The players’ routines have changed too. Take big European games at the Bernabeu: you’d usually get thousands of fans greeting the team bus on its arrival at the stadium prematch. Now, playing at Valdebebas, the team don’t even get on a bus at all; they just stroll over from the residence nearby after the team meeting. “I don’t like playing without fans,” Real Madrid boss Zinedine Zidane said in June.

Over at Barcelona, one source told ESPN that playing in stadiums like Osasuna, which are traditionally considered very tough and claustrophobic, is a lot less stressful without fans. (Six La Liga sides have more home wins than draws and losses this season, with three of them — Barcelona, Atletico Madrid and Real Madrid — joining Sevilla in being as good away from home.) Though the players do miss the supporters.

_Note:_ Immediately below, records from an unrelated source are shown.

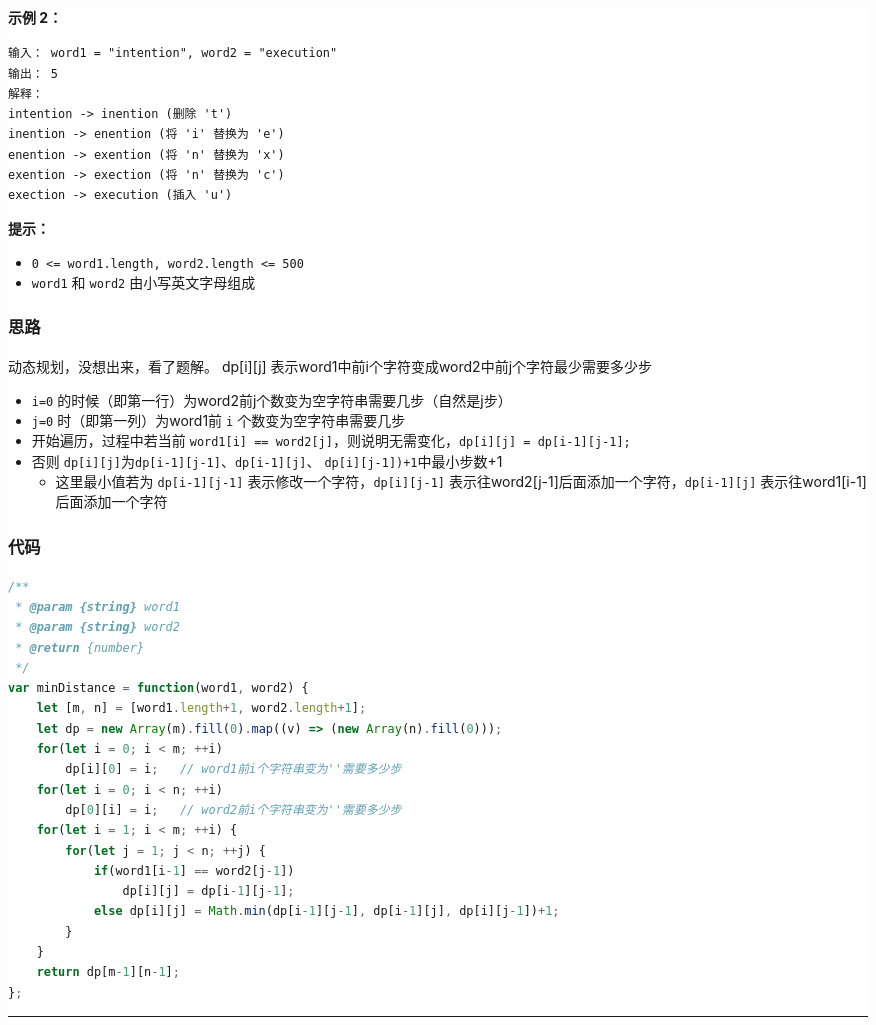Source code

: **示例 2：**

```
输入： word1 = "intention", word2 = "execution"
输出： 5
解释：
intention -> inention (删除 't')
inention -> enention (将 'i' 替换为 'e')
enention -> exention (将 'n' 替换为 'x')
exention -> exection (将 'n' 替换为 'c')
exection -> execution (插入 'u')
```

**提示：**

-   `0 <= word1.length, word2.length <= 500`
-   `word1` 和 `word2` 由小写英文字母组成
### 思路
动态规划，没想出来，看了题解。
dp[i][j] 表示word1中前i个字符变成word2中前j个字符最少需要多少步
- `i=0` 的时候（即第一行）为word2前j个数变为空字符串需要几步（自然是j步）
- `j=0` 时（即第一列）为word1前 `i` 个数变为空字符串需要几步
- 开始遍历，过程中若当前 `word1[i] == word2[j]`，则说明无需变化，`dp[i][j] = dp[i-1][j-1]; `
- 否则 `dp[i][j]`为`dp[i-1][j-1]`、`dp[i-1][j]`、 `dp[i][j-1])+1`中最小步数+1
    - 这里最小值若为 `dp[i-1][j-1]` 表示修改一个字符，`dp[i][j-1]` 表示往word2[j-1]后面添加一个字符，`dp[i-1][j]` 表示往word1[i-1]后面添加一个字符
### 代码
```js
/**
 * @param {string} word1
 * @param {string} word2
 * @return {number}
 */
var minDistance = function(word1, word2) {
    let [m, n] = [word1.length+1, word2.length+1];
    let dp = new Array(m).fill(0).map((v) => (new Array(n).fill(0)));
    for(let i = 0; i < m; ++i)
        dp[i][0] = i;   // word1前i个字符串变为''需要多少步
    for(let i = 0; i < n; ++i)
        dp[0][i] = i;   // word2前i个字符串变为''需要多少步
    for(let i = 1; i < m; ++i) {
        for(let j = 1; j < n; ++j) {
            if(word1[i-1] == word2[j-1])
                dp[i][j] = dp[i-1][j-1];
            else dp[i][j] = Math.min(dp[i-1][j-1], dp[i-1][j], dp[i][j-1])+1;
        }
    }
    return dp[m-1][n-1];
};
```

---
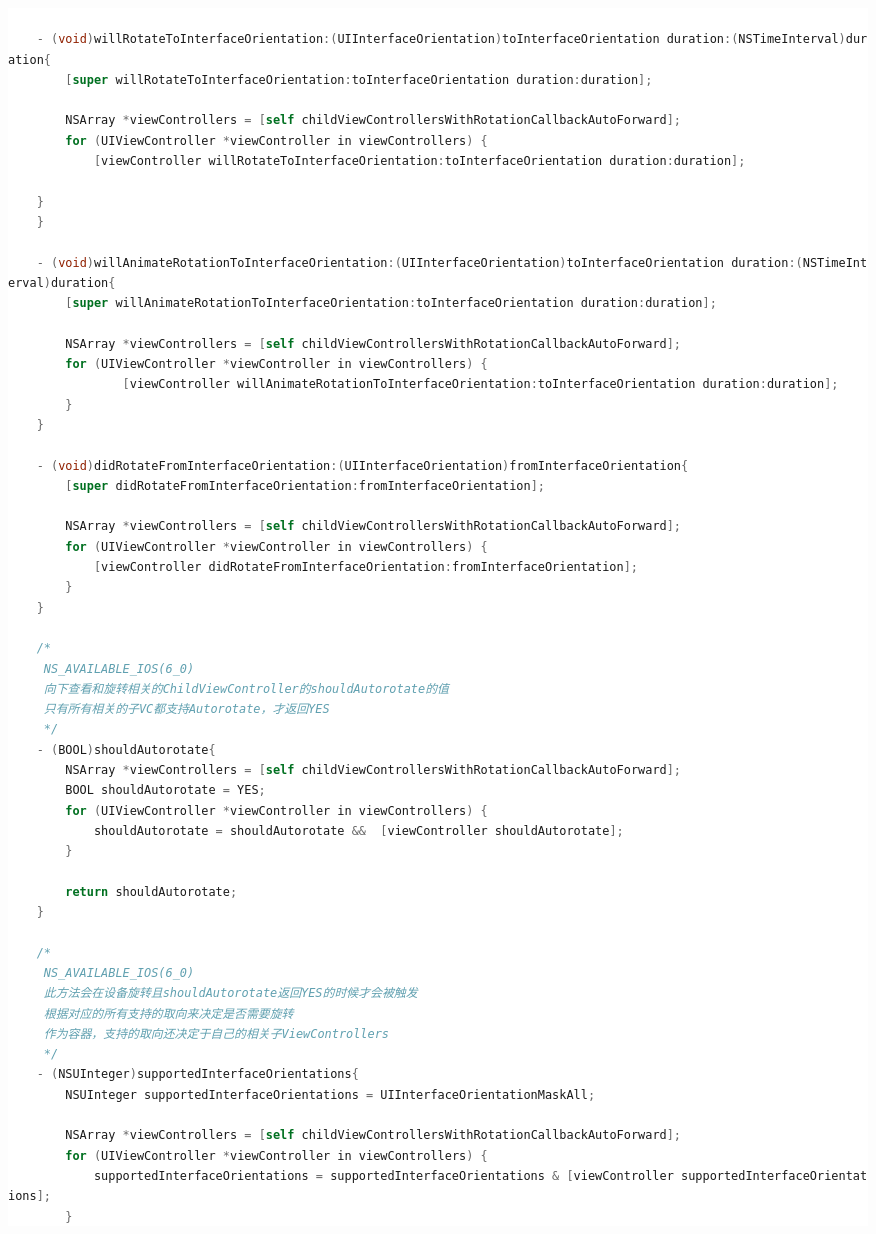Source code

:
 ```objectivec
     
    - (void)willRotateToInterfaceOrientation:(UIInterfaceOrientation)toInterfaceOrientation duration:(NSTimeInterval)duration{ 
        [super willRotateToInterfaceOrientation:toInterfaceOrientation duration:duration]; 
     
        NSArray *viewControllers = [self childViewControllersWithRotationCallbackAutoForward]; 
        for (UIViewController *viewController in viewControllers) { 
            [viewController willRotateToInterfaceOrientation:toInterfaceOrientation duration:duration]; 
     
    } 
    } 
     
    - (void)willAnimateRotationToInterfaceOrientation:(UIInterfaceOrientation)toInterfaceOrientation duration:(NSTimeInterval)duration{ 
        [super willAnimateRotationToInterfaceOrientation:toInterfaceOrientation duration:duration]; 
     
        NSArray *viewControllers = [self childViewControllersWithRotationCallbackAutoForward]; 
        for (UIViewController *viewController in viewControllers) { 
                [viewController willAnimateRotationToInterfaceOrientation:toInterfaceOrientation duration:duration]; 
        } 
    } 
     
    - (void)didRotateFromInterfaceOrientation:(UIInterfaceOrientation)fromInterfaceOrientation{ 
        [super didRotateFromInterfaceOrientation:fromInterfaceOrientation]; 
     
        NSArray *viewControllers = [self childViewControllersWithRotationCallbackAutoForward]; 
        for (UIViewController *viewController in viewControllers) { 
            [viewController didRotateFromInterfaceOrientation:fromInterfaceOrientation]; 
        } 
    } 
     
    /* 
     NS_AVAILABLE_IOS(6_0)  
     向下查看和旋转相关的ChildViewController的shouldAutorotate的值 
     只有所有相关的子VC都支持Autorotate，才返回YES 
     */ 
    - (BOOL)shouldAutorotate{ 
        NSArray *viewControllers = [self childViewControllersWithRotationCallbackAutoForward]; 
        BOOL shouldAutorotate = YES; 
        for (UIViewController *viewController in viewControllers) { 
            shouldAutorotate = shouldAutorotate &&  [viewController shouldAutorotate]; 
        } 
     
        return shouldAutorotate; 
    } 
     
    /* 
     NS_AVAILABLE_IOS(6_0)  
     此方法会在设备旋转且shouldAutorotate返回YES的时候才会被触发 
     根据对应的所有支持的取向来决定是否需要旋转 
     作为容器，支持的取向还决定于自己的相关子ViewControllers 
     */ 
    - (NSUInteger)supportedInterfaceOrientations{ 
        NSUInteger supportedInterfaceOrientations = UIInterfaceOrientationMaskAll; 
     
        NSArray *viewControllers = [self childViewControllersWithRotationCallbackAutoForward]; 
        for (UIViewController *viewController in viewControllers) { 
            supportedInterfaceOrientations = supportedInterfaceOrientations & [viewController supportedInterfaceOrientations]; 
        } 
```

“It’s horrible to play without fans, it’s a very ugly sensation,” Leo Messi said in December. “Seeing no-one [in the stands] is like a training session, and it is very tough to really get going at the start of a game.

“The truth is, it’s very ugly and that’s why we are seeing such evenly matched games. It’s very difficult to win, regardless of who you are playing against the pandemic has caused football to change a lot, and for the worse. You can see it in the matches, and I hope this all ends soon and we can get fans back into the stadiums and return to normality.”